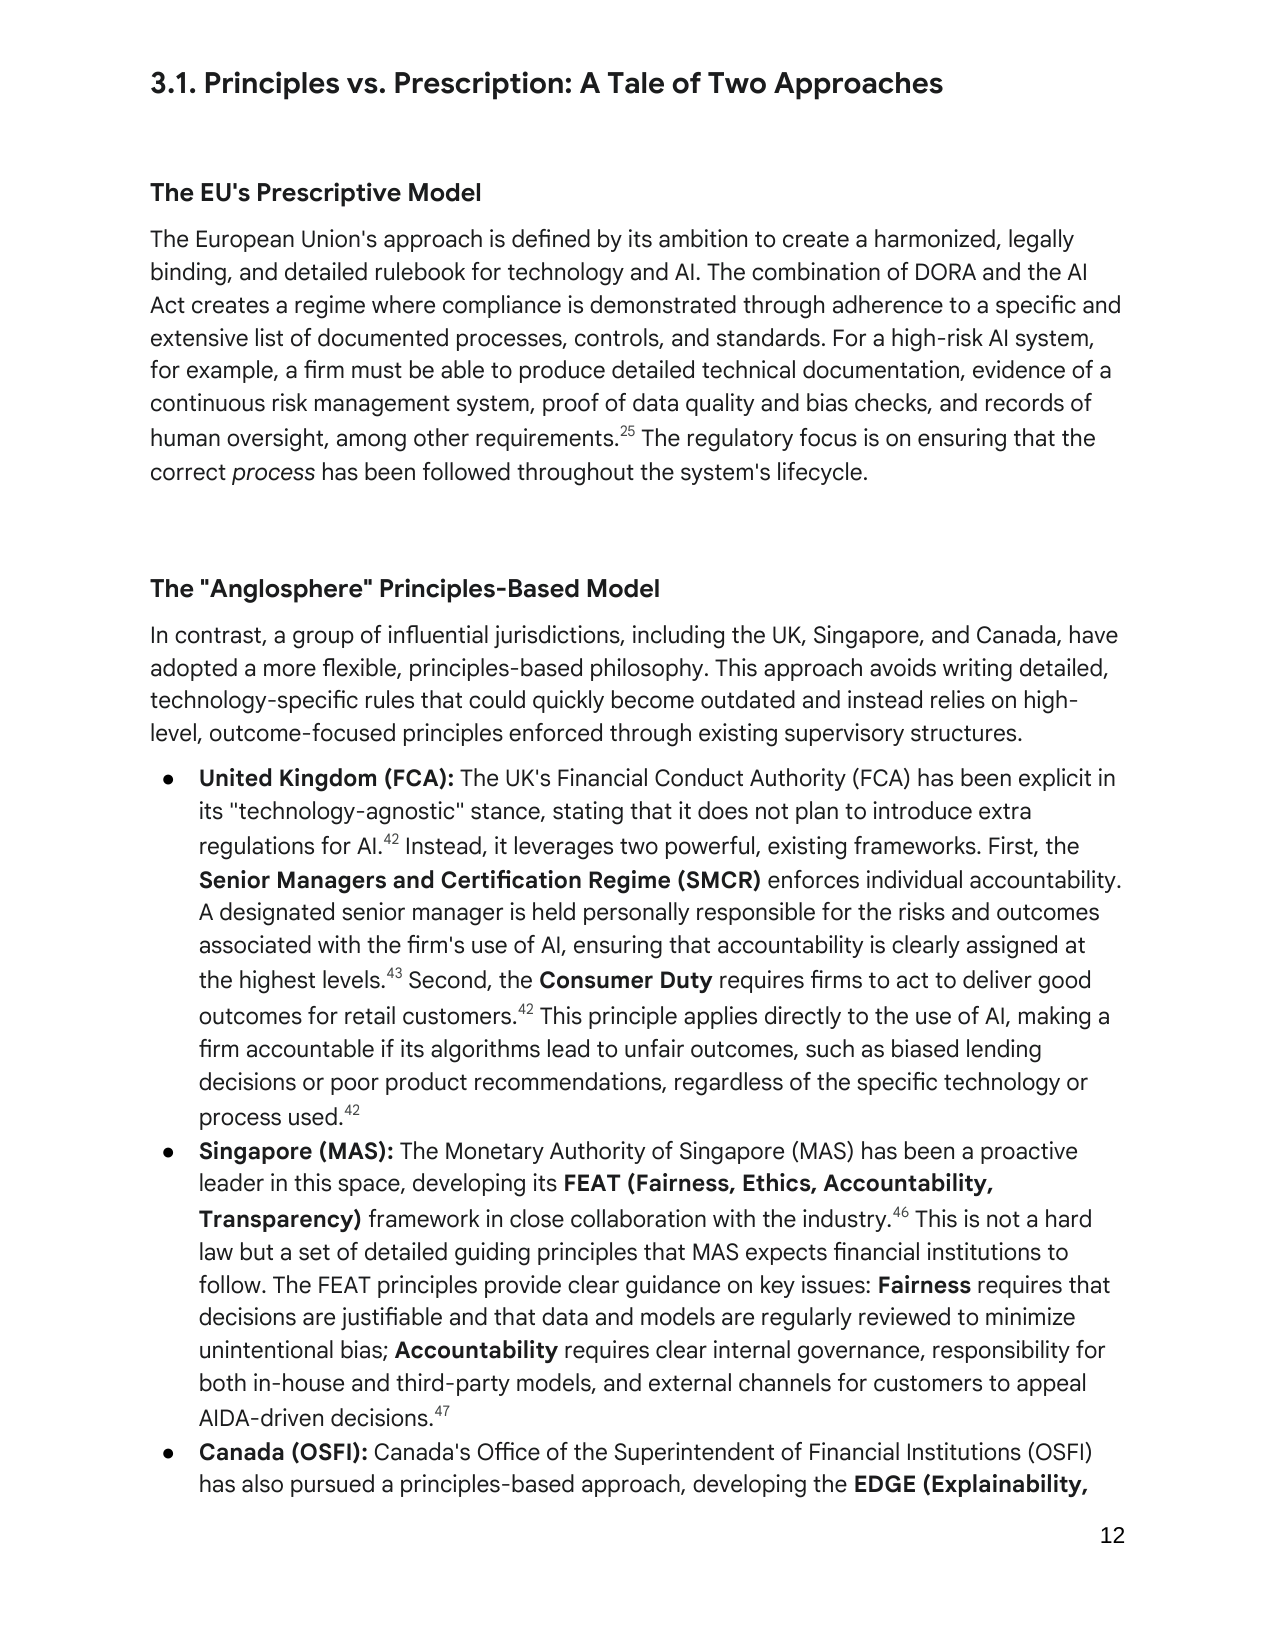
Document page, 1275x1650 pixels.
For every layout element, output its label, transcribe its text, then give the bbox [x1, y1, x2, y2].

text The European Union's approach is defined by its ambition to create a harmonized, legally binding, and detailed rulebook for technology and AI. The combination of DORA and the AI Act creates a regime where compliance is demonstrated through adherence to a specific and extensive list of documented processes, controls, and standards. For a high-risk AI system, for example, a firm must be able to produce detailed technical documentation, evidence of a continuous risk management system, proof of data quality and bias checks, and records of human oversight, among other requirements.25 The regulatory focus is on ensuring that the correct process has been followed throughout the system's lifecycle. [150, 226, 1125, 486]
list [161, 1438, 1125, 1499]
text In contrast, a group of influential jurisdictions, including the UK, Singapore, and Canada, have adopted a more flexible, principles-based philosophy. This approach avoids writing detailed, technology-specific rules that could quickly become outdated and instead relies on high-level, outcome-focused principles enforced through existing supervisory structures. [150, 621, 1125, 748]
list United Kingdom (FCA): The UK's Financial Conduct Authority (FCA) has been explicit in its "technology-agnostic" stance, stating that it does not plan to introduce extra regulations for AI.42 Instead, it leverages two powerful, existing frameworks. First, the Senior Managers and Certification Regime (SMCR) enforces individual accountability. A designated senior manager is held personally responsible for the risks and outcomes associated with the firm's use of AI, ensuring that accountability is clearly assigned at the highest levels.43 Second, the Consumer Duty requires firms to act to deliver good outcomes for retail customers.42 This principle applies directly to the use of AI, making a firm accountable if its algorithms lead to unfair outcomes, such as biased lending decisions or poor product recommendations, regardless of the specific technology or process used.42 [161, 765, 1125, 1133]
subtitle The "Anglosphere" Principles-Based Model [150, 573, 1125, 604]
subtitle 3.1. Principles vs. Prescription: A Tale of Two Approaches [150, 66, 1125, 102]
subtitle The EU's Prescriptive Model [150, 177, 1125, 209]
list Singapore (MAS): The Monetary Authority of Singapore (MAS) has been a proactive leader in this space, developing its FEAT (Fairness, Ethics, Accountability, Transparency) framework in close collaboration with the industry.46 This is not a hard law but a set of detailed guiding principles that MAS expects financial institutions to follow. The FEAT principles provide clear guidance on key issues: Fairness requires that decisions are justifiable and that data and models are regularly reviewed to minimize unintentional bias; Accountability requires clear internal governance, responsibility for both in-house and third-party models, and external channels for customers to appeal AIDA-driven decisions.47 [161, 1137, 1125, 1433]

==================================================

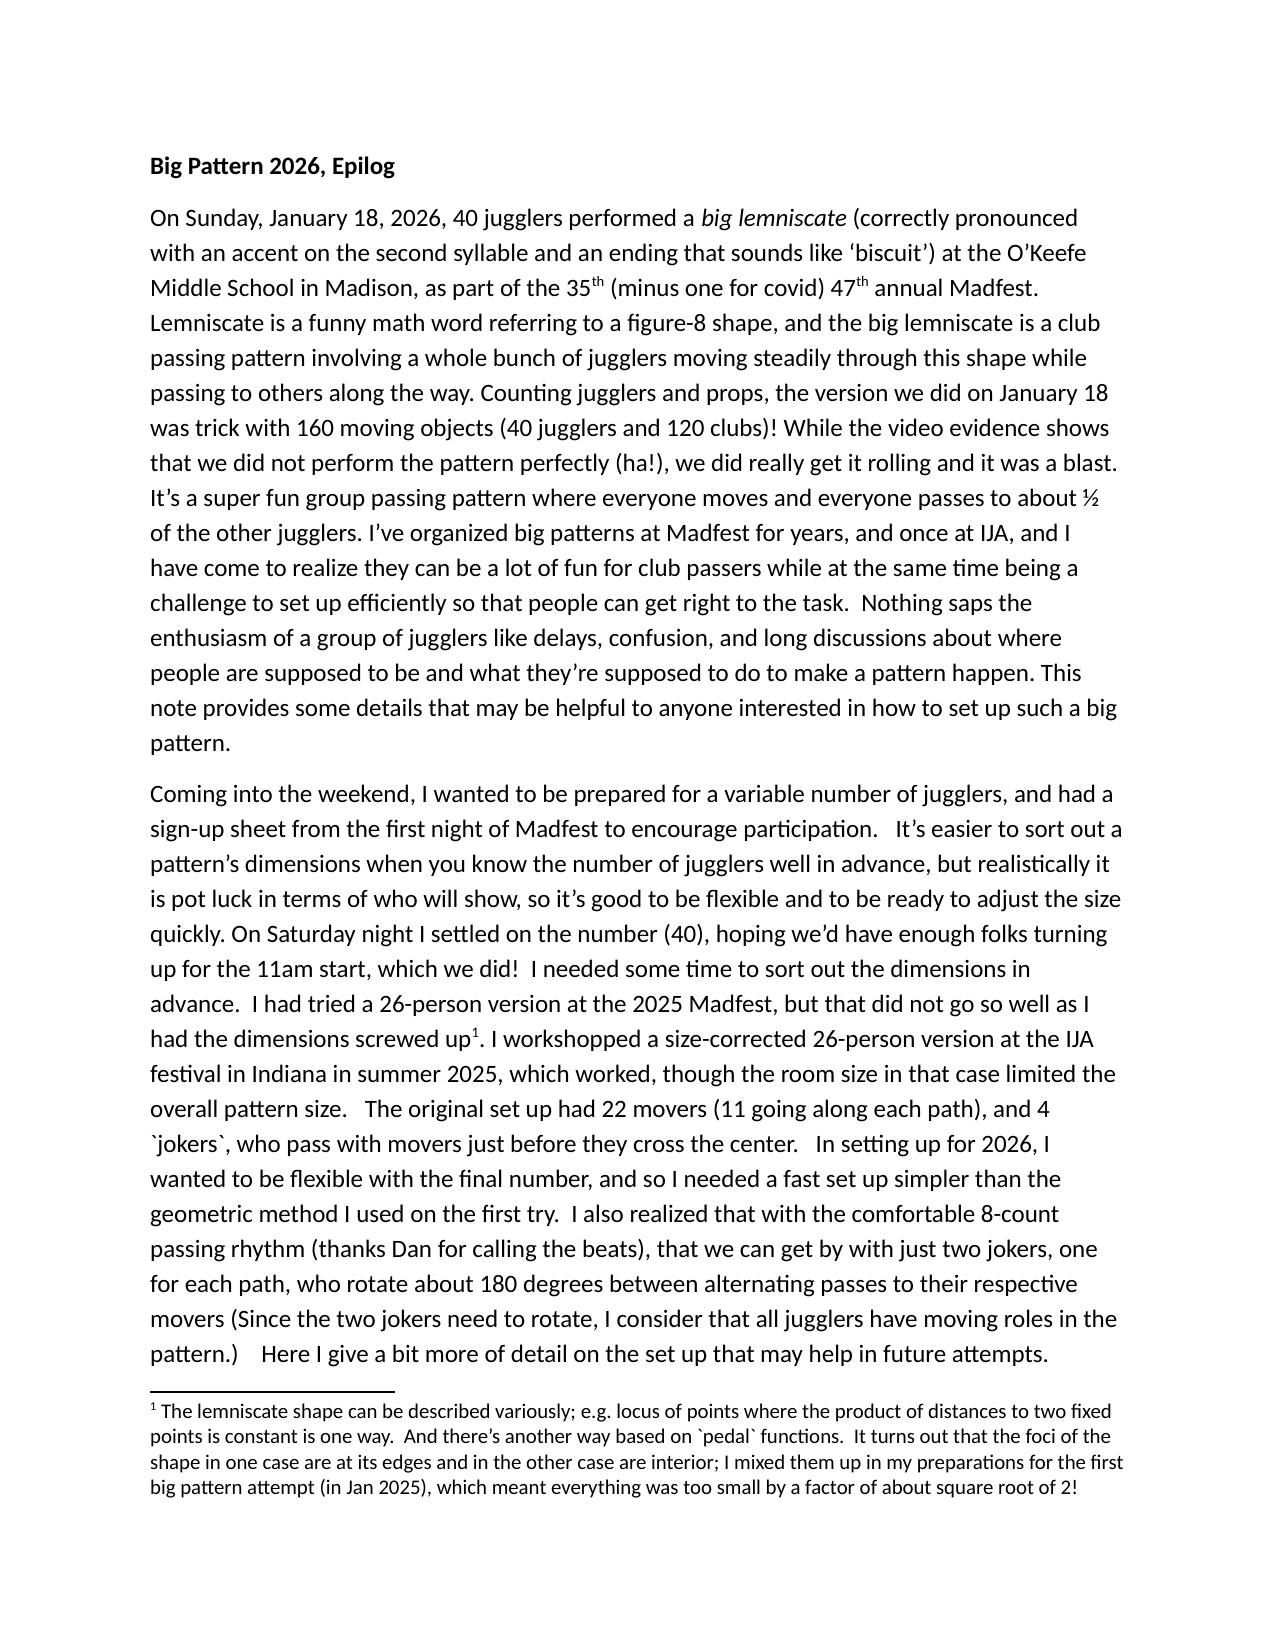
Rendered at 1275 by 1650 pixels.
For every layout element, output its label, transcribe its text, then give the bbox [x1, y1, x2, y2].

==================================================

◆ **Problem**: Identify every line above that includes the word "pixels", and show those lines.

◆ **Response to the task**:
Document page, 1275x1650 pixels.
Rendered at 1275 by 1650 pixels.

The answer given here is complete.